8. How to find the most repeated one in the mass of data? Solution: First hash, then map modules to small files, find the one that repeats the most in each small file, and record the number of repetitions. Then find the data that is repeated the most often in the previous step (refer to the previous problem).

9, tens of millions or hundreds of millions of data (there is duplication), statistics which appear the most money N data. Solution: Tens of millions or billions of dollars of data, which today’s machines should be able to store in memory. So consider using hash_map/ search binary tree/red black tree etc for counting times. The next step is to retrieve the first N occurrences of the data, which can be done using the heap mechanism mentioned in question 2.
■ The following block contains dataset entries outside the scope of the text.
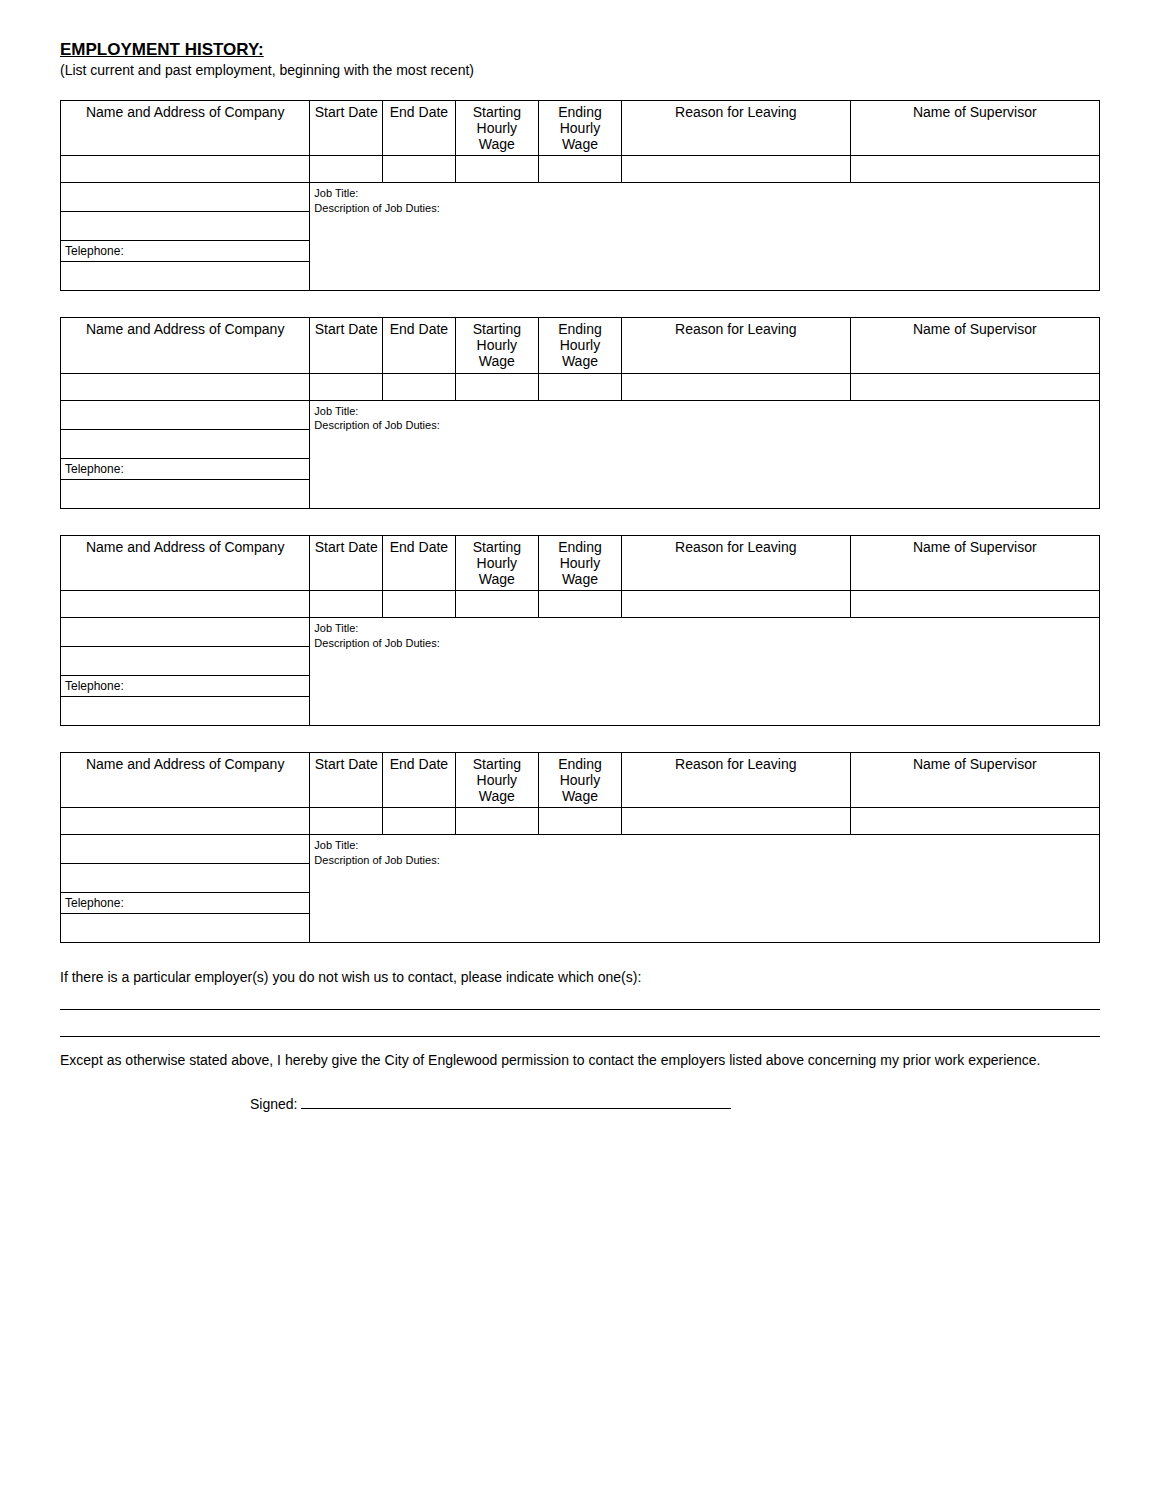EMPLOYMENT HISTORY:
(List current and past employment, beginning with the most recent)
| Name and Address of Company | Start Date | End Date | Starting Hourly Wage | Ending Hourly Wage | Reason for Leaving | Name of Supervisor |
| | Job Title: Description of Job Duties: |
| Telephone: |
| Name and Address of Company | Start Date | End Date | Starting Hourly Wage | Ending Hourly Wage | Reason for Leaving | Name of Supervisor |
| | Job Title: Description of Job Duties: |
| Telephone: |
| Name and Address of Company | Start Date | End Date | Starting Hourly Wage | Ending Hourly Wage | Reason for Leaving | Name of Supervisor |
| | Job Title: Description of Job Duties: |
| Telephone: |
| Name and Address of Company | Start Date | End Date | Starting Hourly Wage | Ending Hourly Wage | Reason for Leaving | Name of Supervisor |
| | Job Title: Description of Job Duties: |
| Telephone: |
If there is a particular employer(s) you do not wish us to contact, please indicate which one(s):
Except as otherwise stated above, I hereby give the City of Englewood permission to contact the employers listed above concerning my prior work experience.
Signed:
10, a text file, about 10,000 lines, each line of one word, ask statistics of the most frequent occurrence of the top 10 words, please give ideas, give the time complexity analysis. Solution: Solution 1: Consider time efficiency. The trie tree is used to count the number of occurrences of each word, and the time complexity is O(nLE)(LE represents the word’s leveling length). And then we have to find the top 10 words that occur most frequently, which we can do with the heap, which we saw in the previous problem, in order nlg10. So the total time is the greater of O(nle) or O(nlg10). Find the largest 100 of 100w numbers. Scenario 1: In the previous problem, we have mentioned a minimum heap of 100 elements. The complexity is O(100wlg100). Scheme 2: The idea of quick sorting is adopted. After each segmentation, only the part larger than the axis is considered. When the part larger than the axis is more than 100, the traditional sorting algorithm is adopted to sort and the first 100 are taken. The complexity is O(100w100). Scheme 3: use local elimination method. Take the first 100 elements, sort them, and call them sequence L. Then scan the remaining element x once, compare it with the smallest element of the 100 sorted elements, and if it is larger than this smallest element, delete the smallest element, and insert X into sequence L using the idea of insertion sort. Loop through until all the elements are scanned. The complexity is O(100W x 100). Welcome to join the big data technology exchange group QQ; 615997810

This group was created on January 11, 2018: In an era of big data, uphold the “one for all, all for one” of the group of purpose, focus on large data analysis study and communication, analysis of data exchange, data mining, big data, data warehouse, large data programming, and big data case analysis, help the hadoop ecosystem engineer to help others, the achievement yourself, big data communication group of learning, big data technology: Hadoop, Spark, Storm, Python and other related technology exchange, big data FAQ discussion.